### TAREFA PROPOSTA 1
Segundo o texto sobre cosmopolitismo, que tipo social surge do processo ambivalente de aprendizagem?
### TAREFA PROPOSTA 2
Prossiga a redação do texto sobre cosmopolitismo a partir da última frase apresentada.

### TEXTO DE REFERÊNCIA
Nesse contexto, a distinção entre cosmopolitismo involuntário e cosmopolitismo intencional é relevante. O primeiro se refere à reinvenção ou hibridização (local) do significado de produtos e práticas culturais que ocorre de maneira tácita, pelo simples ato de consumir. Consome-se “cosmopolitamente” sem que isso leve a uma relação reflexiva com o Outro, sem haver engajamento ético, moral ou político. Já o cosmopolitismo intencional diz respeito a uma experiência da alteridade que ativa a reflexividade. Isto é, o cosmopolita intencional transgride “fronteiras convencionais da própria cultura étnica ou nacional” (CICCHELLI et al., 2016, p. 61). Nessa acepção, práticas diversificadas de consumo cultural estimulam, reflexivamente, a imaginação num sentido cosmopolita e podem promover um engajamento ético, moral e político com o Outro.

O caráter involuntário ou intencional do cosmopolitismo sugere que a relação entre consumo e abertura cosmopolita remete a processos ambivalentes de aprendizagem (CICCHELLI, 2016b, pp. 191-196). Ambivalente porque não decorrem de um conhecimento organizado, sendo “um processo enviesado e reversível” (CICCHELLI, 2013, p. 218). Isto é, a relação entre experiência estética e aprendizagem não é linear: por um lado, a experiência estética do consumo não necessariamente gera consciência moral e princípios éticos inclusivos do Outro, mas, por outro lado, quando tal consciência e princípios motivam a ação, pressupõe-se a experiência estética (CICCHELLI, 2016a, p. 9). Desse processo ambivalente de aprendizagem surge o cosmopolita amador, um tipo social cuja relação com a cultura se dá mediante uma dinâmica de compartilhamento, diferenciação e misturas “particulares e efêmeras [...]vinculada a uma socialização horizontal tecida na forma de rede” (CICCHELLI et al., 2016, p. 62).

A pesquisa sobre o cosmopolitismo estético-cultural ainda é incipiente, consequentemente ainda sabemos pouco sobre as implicações normativas do cosmopolita amador e sua incidência sobre a estratificação social. Todavia, as pesquisas já realizadas sugerem que, com a diversificação do consumo cultural na era digital (OCTOBRE, 2014), o cosmopolitismo não está mais restrito às elites: “[quando] as elites esnobes [...] são substituídas por cosmopolitas estéticos, as hierarquias de legitimidade (culturais / sociais / econômicas) tendem a se desvincular, especialmente entre os jovens e em um regime de consumo digital e mediático” (CICCHELLI e OCTOBRE, 2015, p. 108). Isso significa que a correspondência entre estratificação social e cultural (ver, por exemplo, BOURDIEU e PASSERON, 1970; BOURDIEU, 1979) parece ter se complexificado: o cosmopolitismo estético-cultural ilumina uma reconfiguração da relação entre “informação e conhecimento, educação e cultura, experiência e representação” (CICCHELLI et al., 2016, p. 60). Como consequência de uma “tendência para a hibridização dos espaços culturais”, não seria mais possível auferir uma posição social apenas com base no “repertório de gostos e de práticas” (CICCHELLI e OCTOBRE, 2015, p. 108).

### ENTRADAS LISTADAS

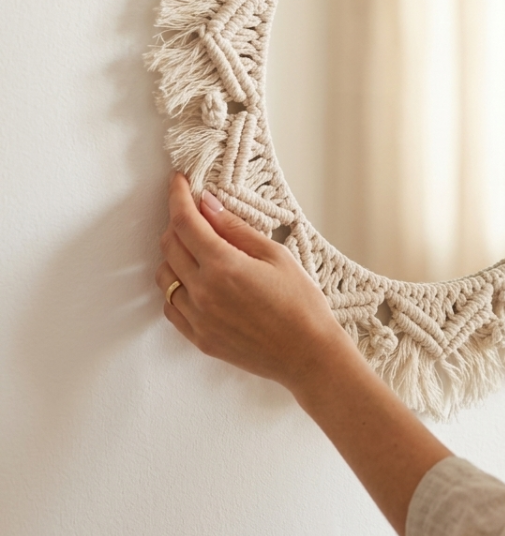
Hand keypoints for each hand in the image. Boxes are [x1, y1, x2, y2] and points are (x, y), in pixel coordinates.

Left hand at [156, 174, 344, 394]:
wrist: (308, 354)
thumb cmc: (301, 303)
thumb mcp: (275, 255)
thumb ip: (236, 229)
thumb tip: (209, 204)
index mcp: (223, 267)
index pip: (185, 222)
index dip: (177, 196)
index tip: (178, 182)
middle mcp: (203, 292)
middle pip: (170, 245)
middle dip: (178, 222)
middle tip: (197, 214)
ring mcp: (198, 318)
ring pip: (165, 276)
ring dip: (174, 255)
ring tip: (199, 249)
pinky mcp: (199, 338)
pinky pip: (171, 306)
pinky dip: (176, 286)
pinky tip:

### RESPOSTA DO EXERCÍCIO 1
O cosmopolita amador.

### RESPOSTA DO EXERCÍCIO 2
Em vista do que precede, compreende-se que o cosmopolitismo estético-cultural situa analiticamente o entrelaçamento cultural nas pequenas coisas do dia a dia. Na medida em que a experiência do não-familiar pode ativar a reflexividade e promover formas de aprendizagem, as dimensões estética e cultural do cosmopolitismo não ficam reduzidas à superficialidade do consumo nem à efemeridade de encontros. A experiência do consumo de produtos culturais estrangeiros vem acompanhada de uma “apropriação linguística, visual ou narrativa” que incide sobre a reprodução cultural (CICCHELLI e OCTOBRE, 2015, p. 103). Ao iluminar os contornos de uma socialização cosmopolita que está a tomar forma entre os jovens, o cosmopolitismo estético-cultural invoca um entendimento intersubjetivo que pode ser compreendido a partir de uma hermenêutica da alteridade, na qual experiência e aprendizagem orientam a relação de Ego com Alter num mundo culturalmente plural e comum (CICCHELLI , 2016b, pp. 153-166).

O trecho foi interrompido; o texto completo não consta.